Les supporters anglais donnent la leçon

Breizh Maduiti |  21 juin 2016

Une belle tête de vainqueur, trois grammes dans chaque poche et une chorale par corde vocale. Je suis, je suis ? Un supporter anglais, bien sûr !

Une belle tête de vainqueur, trois grammes dans chaque poche et une chorale par corde vocale.

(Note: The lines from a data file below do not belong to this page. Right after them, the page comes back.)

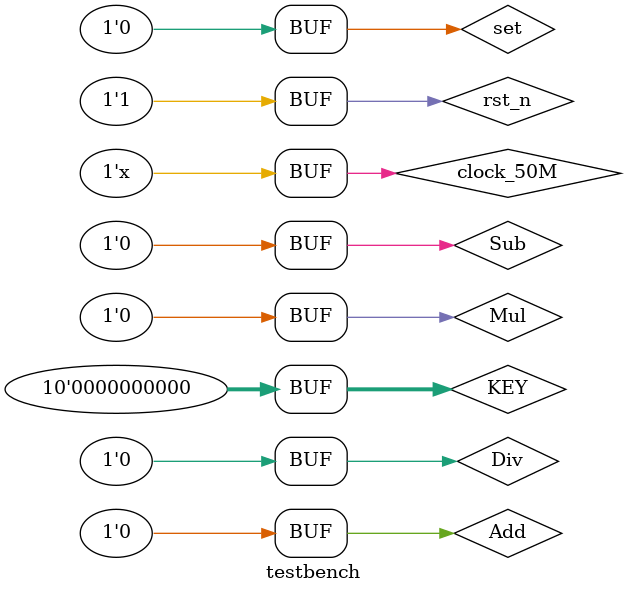
<source format=v>
`timescale 1ns/1ps
module testbench;
	reg clock_50M;
	reg rst_n;
	reg set;
	reg [9:0] KEY;
	reg Add;
	reg Sub;
	reg Mul;
	reg Div;
	wire [7:0] lcd_data;
	wire [4:0] led;

	initial begin
		clock_50M=1;
		Add=0;
		Sub=0;
		Mul=0;
		Div=0;
		rst_n=1;
		#1000
		rst_n=0;
		#1000
		rst_n=1;
		#1000 
		set=1;
		#1000;
		set=0;
		#1000
		KEY=10'b0000000001;
		#1000
		set=1;
		#500;
		set=0;
		KEY=10'b0000000000;
		#1000;
		Add=1;
		#1000;
		set=1;
		#500
		set=0;
		Add=0;
		#1000;
		KEY=10'b0000100000;
		#1000
		set=1;
		#500
		set=0;
		KEY=10'b0000000000;
		#1000
		set=1;
		#500
		set=0;
	end 

	always #10 clock_50M=~clock_50M;
	textlcd_2 textlcd_2(.rst_n      (rst_n ),
					.clk        (clock_50M),
					.set		(set),
					.KEY        (KEY),
					.Add        (Add),
					.Sub        (Sub),
					.Mul        (Mul),
					.Div        (Div),
					.lcd_rs     (lcd_rs),
					.lcd_rw     (lcd_rw),
					.lcd_en     (lcd_en),
					.lcd_p      (lcd_p),
					.lcd_n      (lcd_n),
					.lcd_data   (lcd_data),
					.led        (led));
endmodule
</source>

Un (0-0) dégueu’ malgré du jeu contre les Slovaques, une équipe pataude au moment de conclure, une deuxième place honteuse derrière le petit frère gallois. Comme les Froggies, les Three lions ne ressortent pas du premier tour la fleur au fusil. Une certitude : eux au moins ont le soutien indéfectible de leurs fans.
Des God save the Queen vibrants ont fait bouillir le Chaudron de plaisir. Des poussées assourdissantes à chaque corner, des chants en continu : la fidélité et la ferveur font partie intégrante de la panoplie du supporter d’Outre-Manche. Pas besoin d’une fédération pour créer un groupe de supporters comme les Irréductibles. Le fan anglais chante fort, parfois faux, empeste le houblon mais sent tellement le football et ça fait plaisir à voir et à entendre. Comme dans toute famille, les moutons noirs existent. Mais eux préfèrent se pouiller dans la rue et franchissent rarement la sécurité des stades.

Attaques jalouses des cuisses de grenouille
« C’est facile. Nous aussi on peut commencer à picoler à midi, arriver au match complètement carbos et hurler comme des veaux »,  jalousait Julien, des Irréductibles, avec sa main tricolore rapportée du Stade de France. « On ne va quand même pas applaudir quand Gignac ou Pogba se prennent les pieds dans le tapis », grogne Medhi, approuvé par Clément d’Antibes et son coq. « Perso, j’ai pas envie de faire la ola quand nos joueurs ne sont pas capables de cadrer une tête, attaque Morgane, petite brunette hargneuse avec le sigle de la FFF tatoué dans le cou. Si les Rosbifs kiffent quand Jo Hart et Smalling sont presque responsables d’un but à la con, c’est leur problème. Nous, c’est l’exigence et comme Deschamps, on aime la gagne. » Sans garantie de siffler encore le 10 juillet, toutefois.